A Abiove, associação que representa as principais empresas de comércio de soja, anunciou nesta segunda-feira (5) que se desfiliou da Moratória da Soja, coalizão entre companhias do setor, organizações da sociedade civil e órgãos governamentais para impedir o desmatamento da floresta amazônica.
O acordo, criado em 2006, proíbe tradings de comercializarem soja cultivada em áreas desmatadas após 2008. A decisão da Abiove segue o fim da suspensão de uma lei de Mato Grosso que impede empresas que aderirem a acordos semelhantes de usufruírem de benefícios fiscais no estado.
A legislação foi criada em 2024, mas o trecho em questão foi suspenso pelo Supremo Tribunal Federal (STF) pouco tempo depois. A suspensão, no entanto, se encerrou em 1º de janeiro, apesar de petições de organizações ambientais e da AGU (Advocacia-Geral da União) pedindo o adiamento.
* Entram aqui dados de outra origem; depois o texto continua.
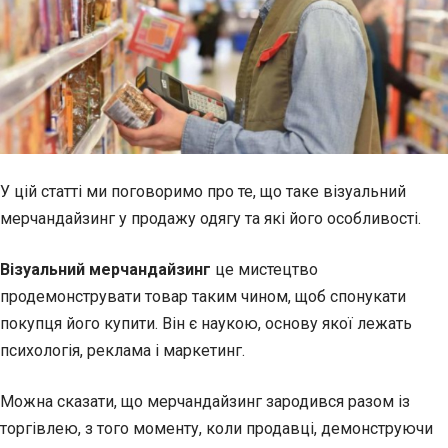
У цій статті ми поговоримо про те, що таке візуальний
мерчандайзинг у продажу одягу та які його особливості.
Візуальний мерчандайзинг
це мистецтво
продемонструвати товар таким чином, щоб спонукати
покупця його купити. Він є наукою, основу якої лежать
психологія, реклама і маркетинг.
Можна сказати, що мерчандайзинг зародився разом із
торгівлею, з того моменту, коли продавці, демонструючи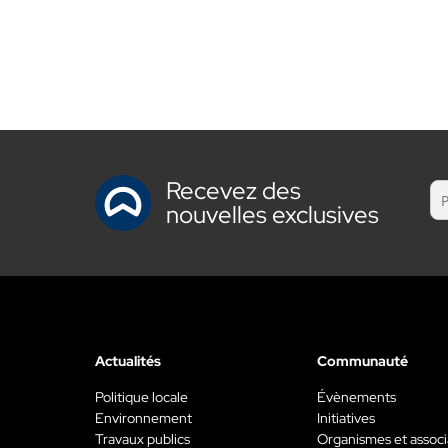
Recevez des
nouvelles exclusives
Actualités
Communauté
Politique locale
Évènements
Environnement
Initiatives
Travaux publics
Organismes et associ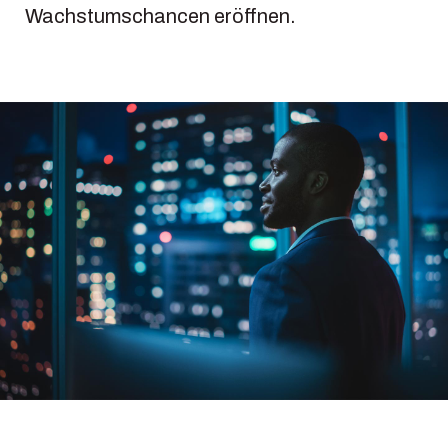
Wachstumschancen eröffnen.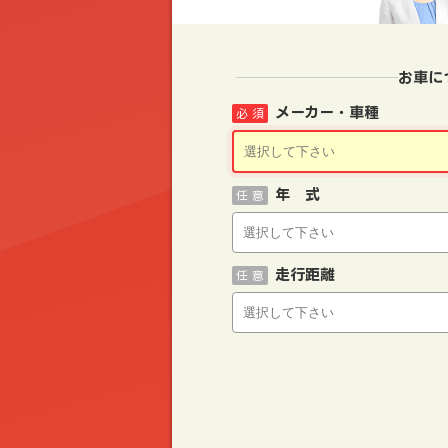
お車に
メーカー・車種
必 須
年 式
任 意
走行距離
任 意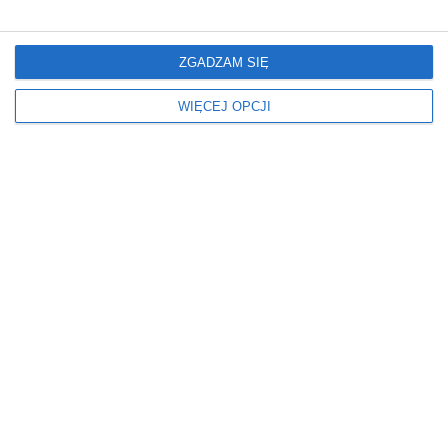
Inne projekty
ZGADZAM SIĘ
WIĘCEJ OPCJI
Mieszkanie
Mieszkanie
Glamour: Stwórz sypialnię
Elegancki salon z
marzeń.
nowoczesnym
wykończeniem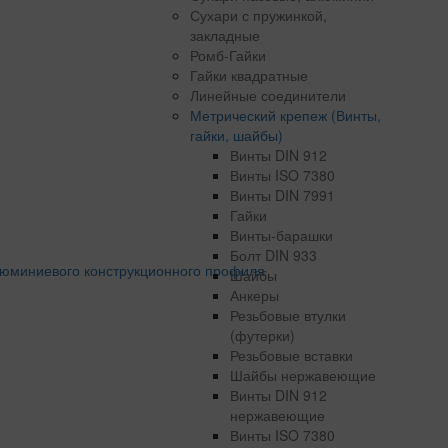
Сухари с пружинкой,
закладные
Ромб-Гайки
Гайки квадратные
Линейные соединители
Метрический крепеж (Винты,
гайки, шайбы)
Винты DIN 912
Винты ISO 7380
Винты DIN 7991
Гайки
Винты-барашки
Болт DIN 933
Шайбы
Анкеры
Резьбовые втулки
(футерки)
Резьбовые вставки
Шайбы нержавеющие
Винты DIN 912
нержавеющие
Винты ISO 7380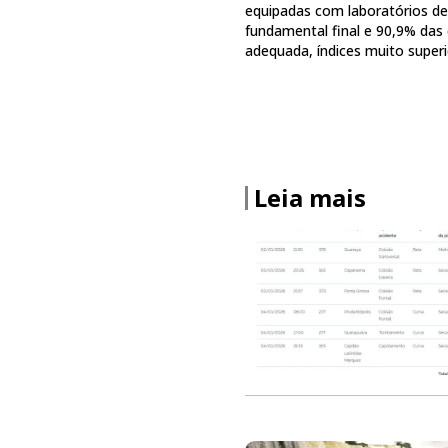
equipadas com laboratórios de
fundamental final e 90,9% das
adequada, índices muito super
Leia mais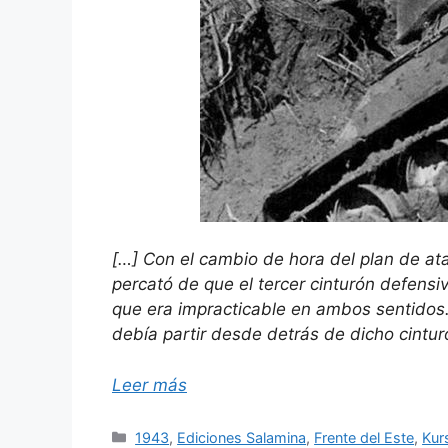
[…] Con el cambio de hora del plan de at
percató de que el tercer cinturón defensiv
que era impracticable en ambos sentidos
debía partir desde detrás de dicho cintur
Leer más
Categorías
1943
,
Ediciones Salamina
,
Frente del Este
,
Kur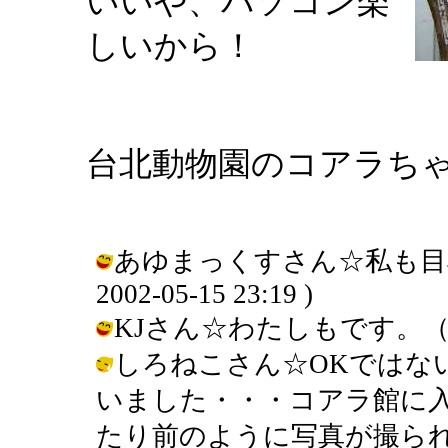
いいや、パソコン楽
しいから！
台北動物園のコアラち
あゆまっくすさん☆私も目標
2002-05-15 23:19 )
KJさん☆わたしもです。（笑） / 
しろねこさん☆OKではな
いました・・・コアラ館に
たり前のように写真が撮ら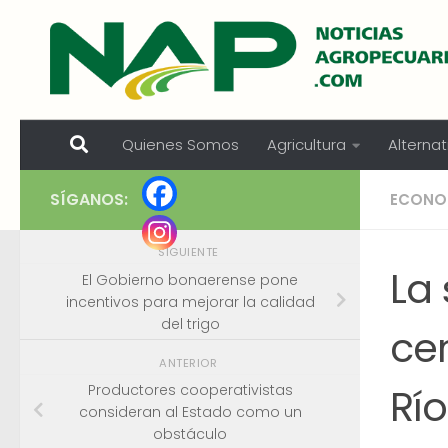
Skip to content
Quienes Somos
Agricultura
Alternat
SÍGANOS:
ECONO
SIGUIENTE
La
El Gobierno bonaerense pone
incentivos para mejorar la calidad
del trigo
ce
ANTERIOR
Río
Productores cooperativistas
consideran al Estado como un
obstáculo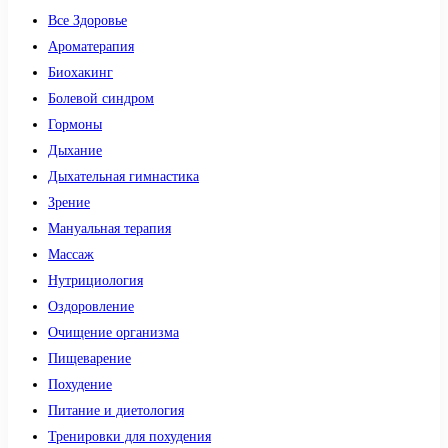
Все Здоровье
Ароматерапия
Биохакинг
Болевой синдром
Гормоны
Дыхание
Дыхательная гимнастика
Зрение
Мануальная терапия
Массаж
Нутрициология
Оздоровление
Очищение организма
Пищеварение
Похудение
Питание и диетология
Тренировки для похудения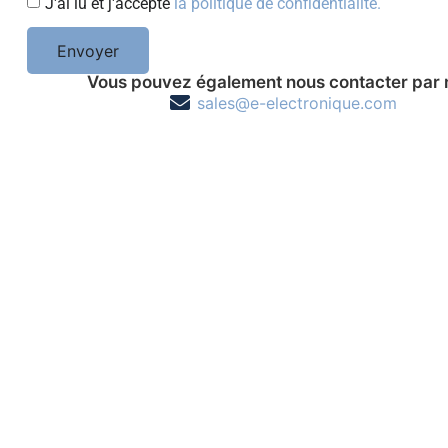
J'ai lu et j'accepte
la politique de confidentialité.
Envoyer
Vous pouvez également nous contacter par 
sales@e-electronique.com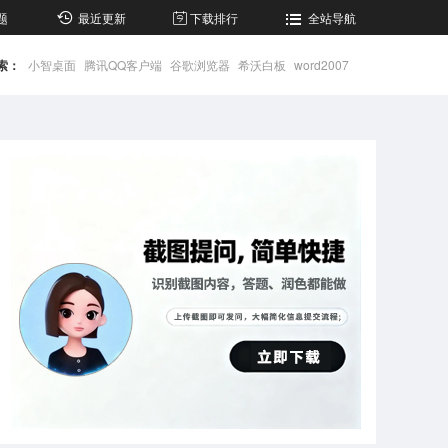
题
最近更新
下载排行
全站导航
索：
小智桌面
腾讯QQ客户端
谷歌浏览器
希沃白板
word2007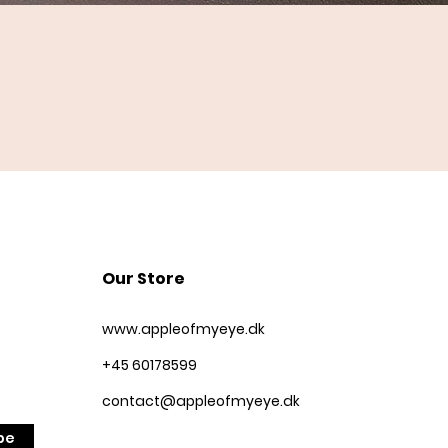
Quick View
Our Store
www.appleofmyeye.dk
+45 60178599
contact@appleofmyeye.dk
be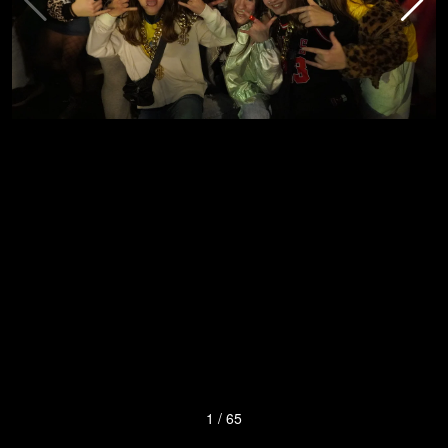
1
/
65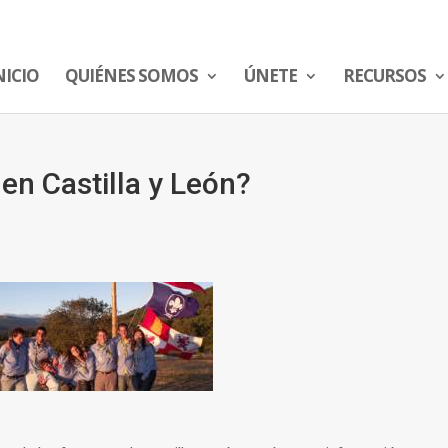
NICIO
QUIÉNES SOMOS
ÚNETE
RECURSOS
n Castilla y León?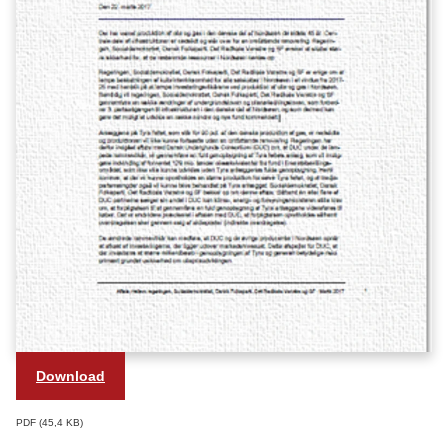
Download
PDF
45,4 KB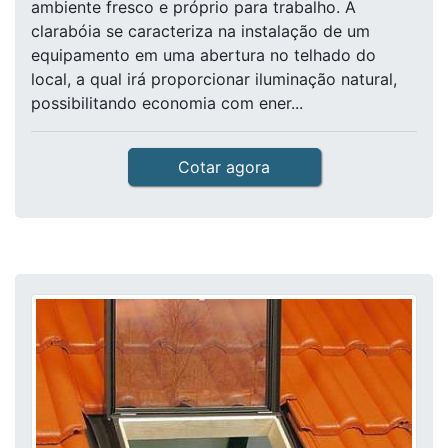
ambiente fresco e próprio para trabalho. A
clarabóia se caracteriza na instalação de um
equipamento em uma abertura no telhado do
local, a qual irá proporcionar iluminação natural,
possibilitando economia com ener...
Cotar agora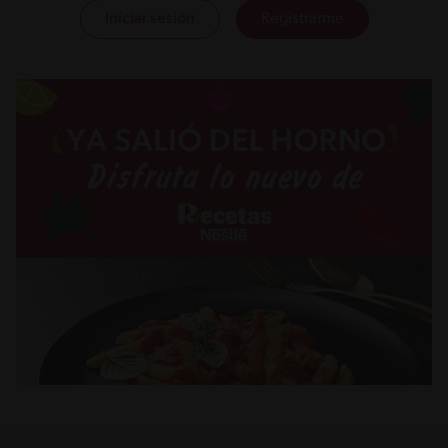
Iniciar sesión
Registrarme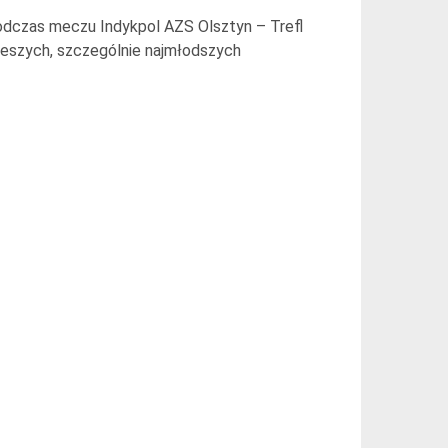
odczas meczu Indykpol AZS Olsztyn – Trefl
ieszych, szczególnie najmłodszych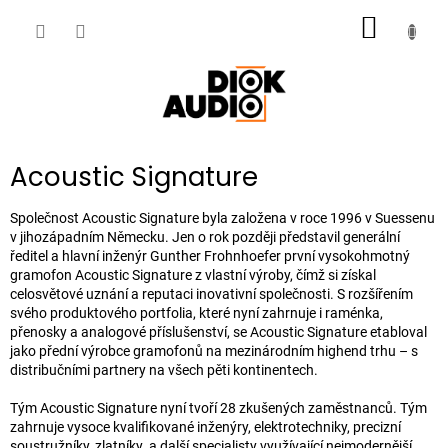
Přejít
NÁKUP
na
obsah
KOŠÍK
Acoustic Signature
Společnost Acoustic Signature byla založena v roce 1996 v Suessenu
v jihozápadním Německu. Jen o rok později představil generální
ředitel a hlavní inženýr Gunther Frohnhoefer první vysokohmotný
gramofon Acoustic Signature z vlastní výroby, čímž si získal
celosvětové uznání a reputaci inovativní společnosti. S rozšířením
svého produktového portfolia, které nyní zahrnuje i raménka,
přenosky a analogové příslušenství, se Acoustic Signature etabloval
jako přední výrobce gramofonů na mezinárodním highend trhu – s
distribučními partnery na všech pěti kontinentech.
Tým Acoustic Signature nyní tvoří 28 zkušených zaměstnanců. Tým
zahrnuje vysoce kvalifikované inženýry, elektrotechniky, precizní
soustružníky, zlatníky a další specialisty využívající nejmodernější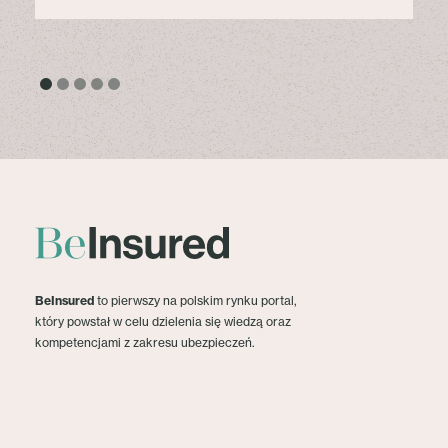
BeInsured
to pierwszy na polskim rynku portal,
który powstał w celu dzielenia się wiedzą oraz
kompetencjami z zakresu ubezpieczeń.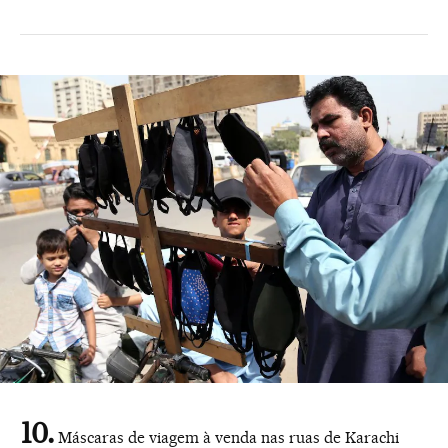
Máscaras de viagem à venda nas ruas de Karachi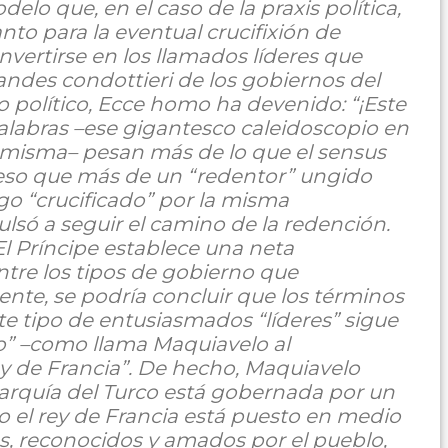
o que, en el caso de la praxis política,
nto para la eventual crucifixión de
vertirse en los llamados líderes que
andes condottieri de los gobiernos del
lo político, Ecce homo ha devenido: “¡Este
 palabras –ese gigantesco caleidoscopio en
sí misma– pesan más de lo que el sensus
 eso que más de un “redentor” ungido
go “crucificado” por la misma
só a seguir el camino de la redención.
l Príncipe establece una neta
entre los tipos de gobierno que
nte, se podría concluir que los términos
e tipo de entusiasmados “líderes” sigue
co” –como llama Maquiavelo al
y de Francia”. De hecho, Maquiavelo
arquía del Turco está gobernada por un
ero el rey de Francia está puesto en medio
s, reconocidos y amados por el pueblo,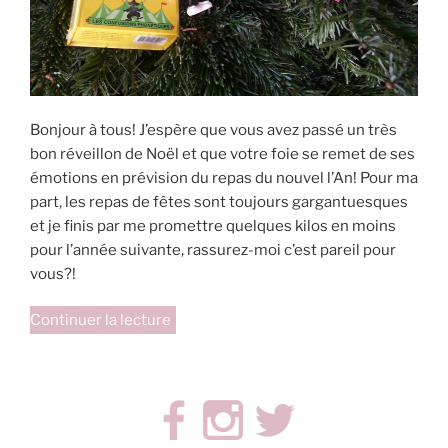
Bonjour à tous! J’espère que vous avez passé un très
bon réveillon de Noël et que votre foie se remet de ses
émotions en prévision du repas du nouvel l’An! Pour ma
part, les repas de fêtes sont toujours gargantuesques
et je finis par me promettre quelques kilos en moins
pour l’année suivante, rassurez-moi c’est pareil pour
vous?!
de
Continuer la lecture
« Grand
jeu-
concours
TAM
TAM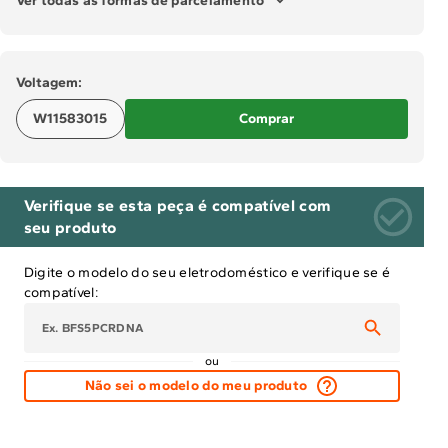
Ver todas as formas de parcelamento
Solicitar instalação
Voltagem:
Solicitar conversão de fogão
W11583015
Comprar
Localizar assistência técnica
Verifique se esta peça é compatível com
seu produto
Digite o modelo do seu eletrodoméstico e verifique se é
compatível:
ou
Não sei o modelo do meu produto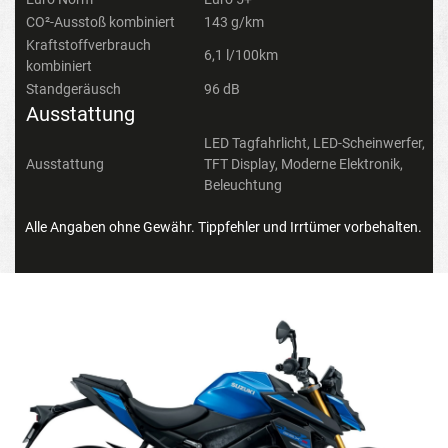
CO²-Ausstoß kombiniert
143 g/km
Kraftstoffverbrauch
6,1 l/100km
kombiniert
Standgeräusch
96 dB
Ausstattung
LED Tagfahrlicht, LED-Scheinwerfer,
Ausstattung
TFT Display, Moderne Elektronik,
Beleuchtung
Alle Angaben ohne Gewähr. Tippfehler und Irrtümer vorbehalten.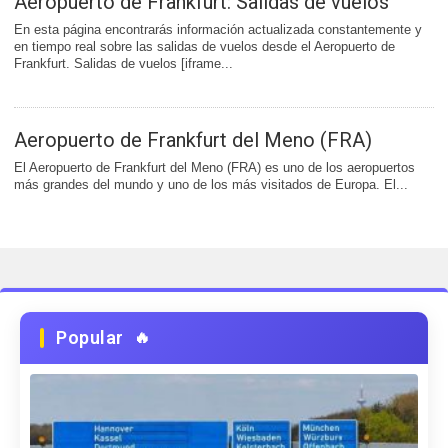
Aeropuerto de Frankfurt: Salidas de vuelos
En esta página encontrarás información actualizada constantemente y
en tiempo real sobre las salidas de vuelos desde el Aeropuerto de
Frankfurt. Salidas de vuelos [iframe...
Aeropuerto de Frankfurt del Meno (FRA)
El Aeropuerto de Frankfurt del Meno (FRA) es uno de los aeropuertos
más grandes del mundo y uno de los más visitados de Europa. El...
Popular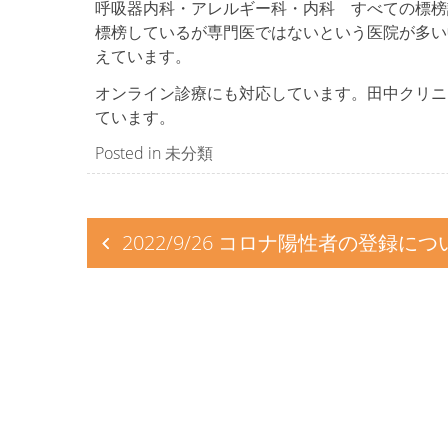
呼吸器内科・アレルギー科・内科 すべての標榜
標榜しているが専門医ではないという医院が多い
えています。
オンライン診療にも対応しています。田中クリニ
ています。
Posted in
未分類
投
2022/9/26 コロナ陽性者の登録につ
稿
ナ
ビ
ゲ
ー
シ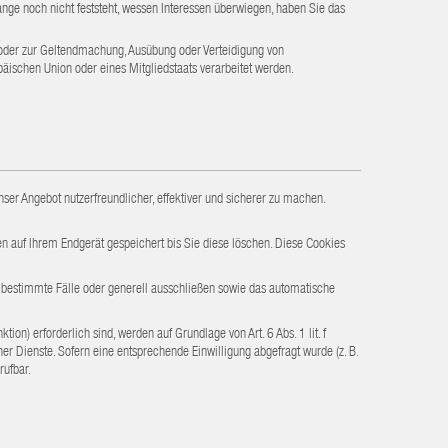
e noch nicht feststeht, wessen Interessen überwiegen, haben Sie das
 oder zur Geltendmachung, Ausübung oder Verteidigung von
äischen Union oder eines Mitgliedstaats verarbeitet werden.
ser Angebot nutzerfreundlicher, effektiver und sicherer zu machen.
 auf Ihrem Endgerät gespeichert bis Sie diese löschen. Diese Cookies
r bestimmte Fälle oder generell ausschließen sowie das automatische
n) erforderlich sind, werden auf Grundlage von Art. 6 Abs. 1 lit. f
er Dienste. Sofern eine entsprechende Einwilligung abgefragt wurde (z. B.
rufbar.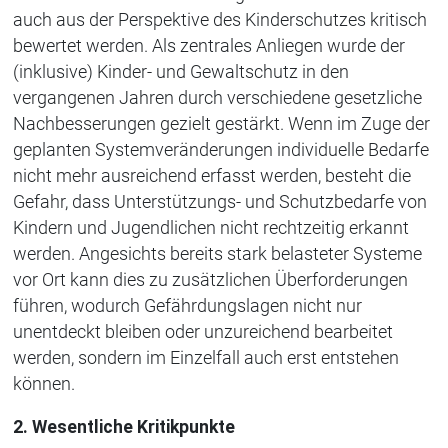
auch aus der Perspektive des Kinderschutzes kritisch
bewertet werden. Als zentrales Anliegen wurde der
(inklusive) Kinder- und Gewaltschutz in den
vergangenen Jahren durch verschiedene gesetzliche
Nachbesserungen gezielt gestärkt. Wenn im Zuge der
geplanten Systemveränderungen individuelle Bedarfe
nicht mehr ausreichend erfasst werden, besteht die
Gefahr, dass Unterstützungs- und Schutzbedarfe von
Kindern und Jugendlichen nicht rechtzeitig erkannt
werden. Angesichts bereits stark belasteter Systeme
vor Ort kann dies zu zusätzlichen Überforderungen
führen, wodurch Gefährdungslagen nicht nur
unentdeckt bleiben oder unzureichend bearbeitet
werden, sondern im Einzelfall auch erst entstehen
können.
2. Wesentliche Kritikpunkte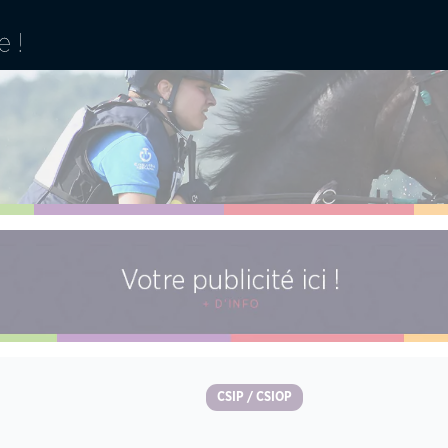
CSIP / CSIOP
O relator do caso é o ministro Flávio Dino, que deve se manifestar sobre o tema em breve. A Moratória da Soja é tida por ambientalistas como uma das principais ferramentas para evitar o desmatamento no mundo. O acordo, até então, contava com a adesão voluntária das principais tradings do mundo e impedia o crescimento do desmatamento na região provocado pelo cultivo de soja.
O tratado engloba toda a região amazônica brasileira, mas a presença de Mato Grosso é central para a coalizão. O estado, que tem metade de seu território no bioma amazônico, cultivou cerca de 51 milhões de toneladas de soja em 2025, mais do que a Argentina.
Os incentivos fiscais de Mato Grosso, por sua vez, beneficiam algumas das principais tradings do mundo. Um relatório preliminar de auditores estaduais divulgado em abril, por exemplo, constatou que os comerciantes de grãos se beneficiaram de incentivos fiscais no valor de cerca de R$ 4,7 bilhões (US$ 840 milhões) entre 2019 e 2024.
As americanas ADM e Bunge foram as maiores beneficiárias, recebendo cerca de R$ 1,5 bilhão (US$269 milhões) cada. A chinesa Cofco também foi beneficiada. As três fazem parte da Abiove. De acordo com o Greenpeace, uma das organizações signatárias da Moratória da Soja, 30% da área desmatada na floresta antes do acordo ser assinado era convertida em lavouras do grão, mas nos últimos 20 anos essa fatia caiu para 3,5%.
"A nossa preocupação é que, com as empresas não tendo mais esse compromisso, áreas desmatadas passem a ser ocupadas por soja e, indiretamente, o gado que estava ocupando essas áreas seja empurrado para dentro da floresta, causando novos desmatamentos", diz Rômulo Batista, coordenador de campanhas do Greenpeace Brasil.
Na petição enviada a Dino, o Greenpeace afirmou que o fim da Moratória da Soja "representa um grave risco à proteção da Amazônia, à meta de desmatamento zero do governo federal e à credibilidade da soja brasileira no mercado internacional".
A conexão da soja brasileira com o desmatamento é, aliás, um dos principais entraves para o crescimento desse setor no mercado internacional, principalmente na Europa. Hoje, devido a ferramentas como a Moratória da Soja, a expansão do cultivo do grão e do desmamento no Brasil se dá sobretudo no cerrado, principalmente nos estados de Maranhão, Tocantins, Piauí e Bahia -área fora do tratado. Em nota enviada à imprensa, a Abiove disse que o acordo cumpriu seu papel histórico ao longo de quase duas décadas, "deixando um legado incontestável que consolidou o Brasil como referência global em produção sustentável".
De acordo com a associação, o monitoramento e a expertise adquirida ao longo de quase 20 anos não serão perdidos.
"Haverá, individualmente, o atendimento às rigorosas demandas dos mercados globais, confiando igualmente nas autoridades brasileiras para a plena implementação de um novo marco regulatório, de modo a que sejam preservados os compromissos internacionais assumidos pelo Brasil, bem como a segurança e credibilidade ao produto brasileiro perante os seus mercados consumidores, a exemplo do que a Moratória da Soja conseguiu alcançar nesses quase 20 anos", afirmou.
É incerto o impacto que a desfiliação dessas tradings pode causar na meta do governo federal de evitar qualquer desmatamento no país até 2030. Essa é uma das principais bandeiras ambientais do governo de Luiz Inácio Lula da Silva.